In the Alexis Smith profile, reproduce word for word the stretch from "All in all, it" through "on your life?".

→ **DOCUMENT EXTRACT**
───

Real Kids of the Metro: Alexis Smith
Photo by Mark Doescher
When asked to describe herself in one word, Alexis Smith’s immediate response is “driven.” The 17-year-old tenacious Harding Fine Arts Academy senior has overcome hardship with grace, crediting her close-knit family and supportive mentors at the Boys and Girls Club of Oklahoma County for keeping her focused on her goals. She’s been a member of BGC for 12 years, where she serves as the Keystone Club treasurer and works as a junior
staff member. She was recently named the Club’s Youth of the Year and will compete for the state title this spring.
What has Boys and Girls Club provided you the past 12 years?
All in all, it has given me a second family and another place to call home. It’s pressed me to reach toward my goals, too, so that wasn’t all put on my mom. All of my family works there; my mom is a director at TelStar and my sister works at the main club with me.
When you think about your mentors over the years, does one stand out as having had a profound influence on your life?
Ms. Chris works at the Club, and I’ve known her since I was about 7. She became my godmother, has influenced me to become a better person and has been there through everything, especially when I lost my brother, Tyrone, when I was 9. I can’t remember a mentor or anyone who has been there for me like she was.
What do you enjoy about working at the front desk at Boys and Girls Club?
I think it’s cool because it allows me to give back and gives me job experience. At my age, not a lot of kids can say they were a receptionist. It also allows me to meet new people and learn how to communicate.
How has your family influenced your desire to give back to others?

───

→ **INFORMATION**
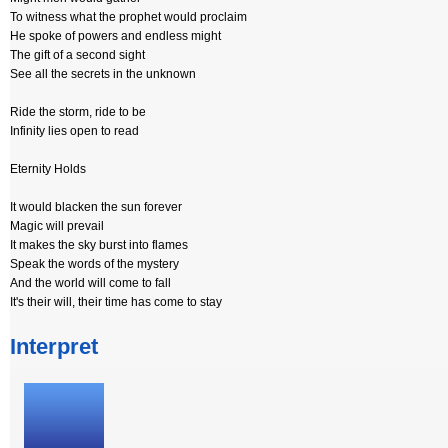
To witness what the prophet would proclaim
He spoke of powers and endless might
The gift of a second sight
See all the secrets in the unknown
Ride the storm, ride to be
Infinity lies open to read
Eternity Holds
It would blacken the sun forever
Magic will prevail
It makes the sky burst into flames
Speak the words of the mystery
And the world will come to fall
It's their will, their time has come to stay
Interpret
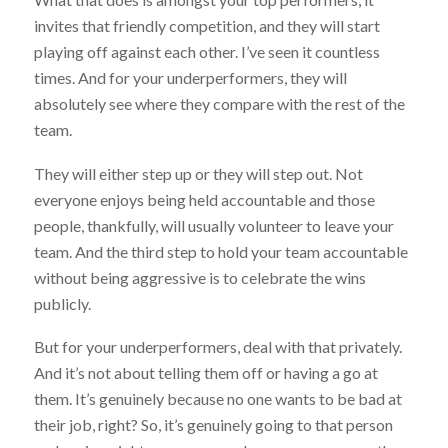
invites that friendly competition, and they will start
playing off against each other. I’ve seen it countless
times. And for your underperformers, they will
absolutely see where they compare with the rest of the
team.
They will either step up or they will step out. Not
everyone enjoys being held accountable and those
people, thankfully, will usually volunteer to leave your
team. And the third step to hold your team accountable
without being aggressive is to celebrate the wins
publicly.
But for your underperformers, deal with that privately.
And it’s not about telling them off or having a go at
them. It’s genuinely because no one wants to be bad at
their job, right? So, it’s genuinely going to that person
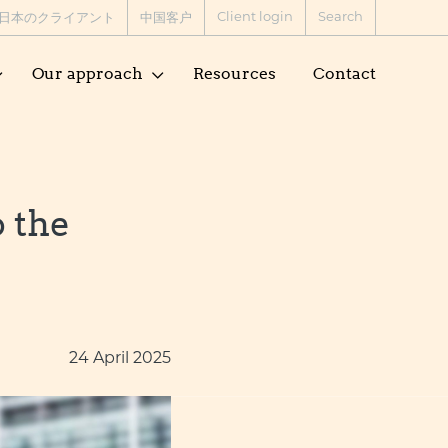
Client login
Search
日本のクライアント
中国客户
Our approach
Resources
Contact
o the
24 April 2025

───

→ **ANSWER SPACE**
All in all, it has given me a second family and another place to call home. It’s pressed me to reach toward my goals, too, so that wasn’t all put on my mom. All of my family works there; my mom is a director at TelStar and my sister works at the main club with me.
When you think about your mentors over the years, does one stand out as having had a profound influence on your life?